Since a groove extending in parallel with the belt is formed on the lower surface side of the pushing member, the lateral streaks jump on the belt when the lateral streak that has been conveyed into the groove and conveyed into the groove is transferred by the pushing member toward the transverse streak accumulation chute. No slanting or slanting. Therefore, the horizontal streaks on the belt can be smoothly and reliably fed into the horizontal streak accumulation chute while maintaining a parallel relationship with the belt. In this way, when the horizontal stripes are transferred from the conveyor belt to the horizontal stripe accumulation shoot, the horizontal stripes are prevented from being entangled and clogged in the apparatus, so that the cutting device for cutting the iron wire to an arbitrary length upstream of the conveyor belt. Is provided, there is an excellent effect that it is possible to automatically manufacture a wire net having different widths as a series of processes.

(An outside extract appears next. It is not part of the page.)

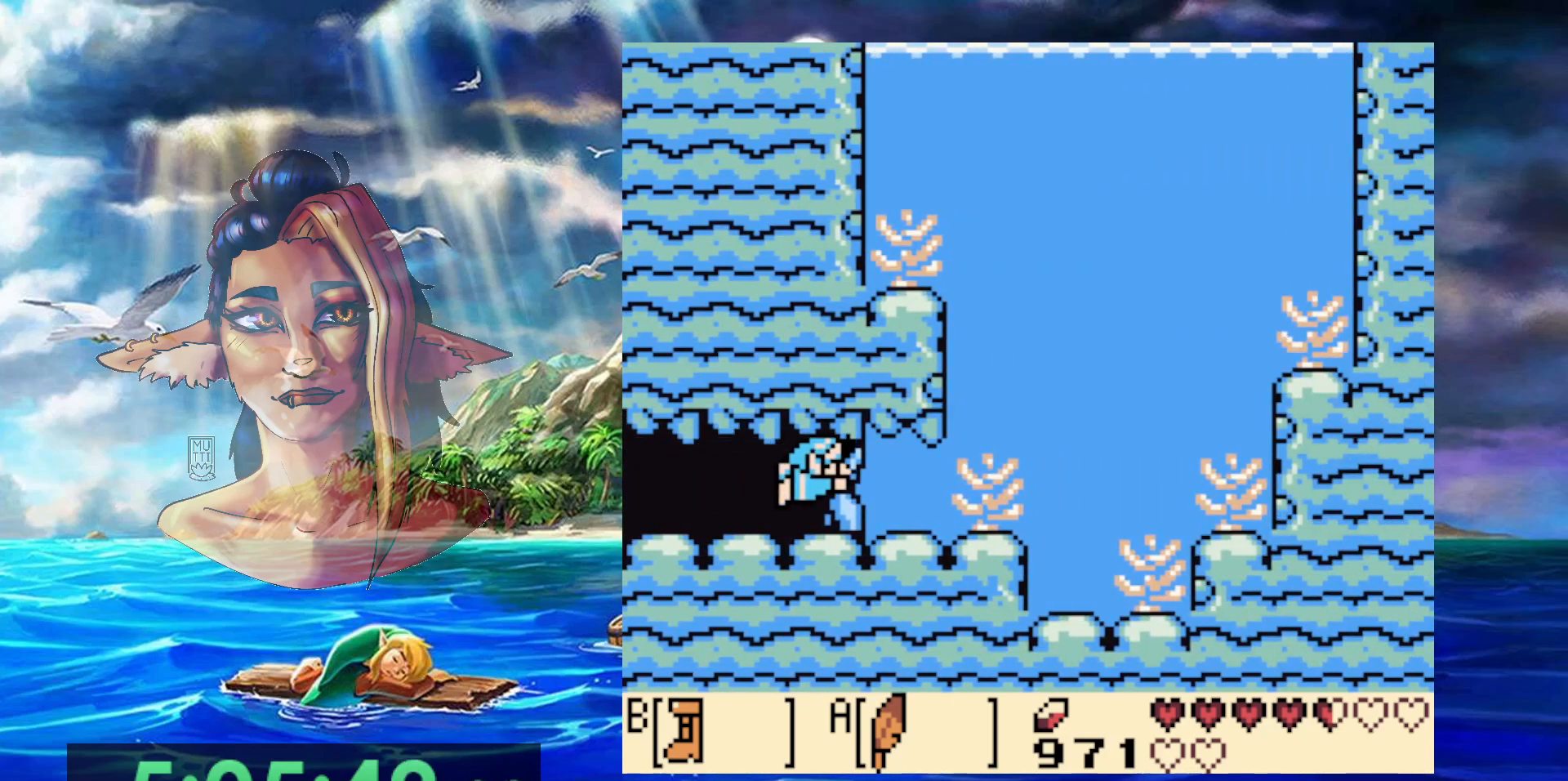
{"buttons": ["A"], "events": [[83, "A", "down"], [133, "A", "up"], [217, "A", "down"], [283, "A", "up"], [350, "A", "down"], [400, "A", "up"], [500, "A", "down"]]}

BRIEF DESCRIPTION OF THE DRAWINGS FIG. 1 is a front view of a horizontal streak supply device. FIG. 2 is a side view of the apparatus of FIG. FIG. 3 is an enlarged view of a stopper portion 22 of FIG. 2; FIG. 4 is an enlarged view of the horizontal streak support member 13 of FIG. FIG. 5 is a plan view of a pressing member and its periphery. FIG. 6 is a front view showing a transverse muscle chute, a transverse muscle supply cam, and a supporting portion thereof. FIG. 7 is a front view of a transverse muscle shoot and a transverse muscle supply cam. FIG. 8 is a front view showing a partial cross-section of a lateral streak supply cam and a supporting portion thereof. FIG. 9 is an enlarged side view of a rotation mechanism of the horizontal streak supply cam 43 in FIG. 8; FIG. 10 is a schematic explanatory view showing a relationship between a belt 25, a pushing member 28, and a transverse muscle chute. [Description of References] 2 is a horizontal line cutting device, 25 is an endless belt, 28 is a pressing member, 28a is a groove (an inverted U-shaped cross section), 29 is a bar, 30 is a cylindrical bush, 31 is a cylinder, 31a is a rod, 3
3, 33A are a pair of horizontal muscle shoots constituting a horizontal muscle accumulation shoot, W1 is a horizontal muscle, and W2 is a vertical muscle.

Claims (1)

(57) [Claims] A wire mesh producing horizontal streak supply device that transports a horizontal streak cut in accordance with the arrangement width of the vertical streak to a horizontal streak accumulation chute via belt conveyance, and sequentially supplies the horizontal streak from this horizontal streak accumulation chute to a welding position on a vertical streak row. In order to transfer the horizontal streaks conveyed to the belt from the belt to the horizontal streak accumulation chute, a push member that can be switched between an upper position of the belt and the horizontal streak accumulation chute is provided, and a lower surface of the push member is parallel to the belt. A horizontal streak transfer structure in a wire netting horizontal streak supply device, characterized in that a groove extending in a direction is formed.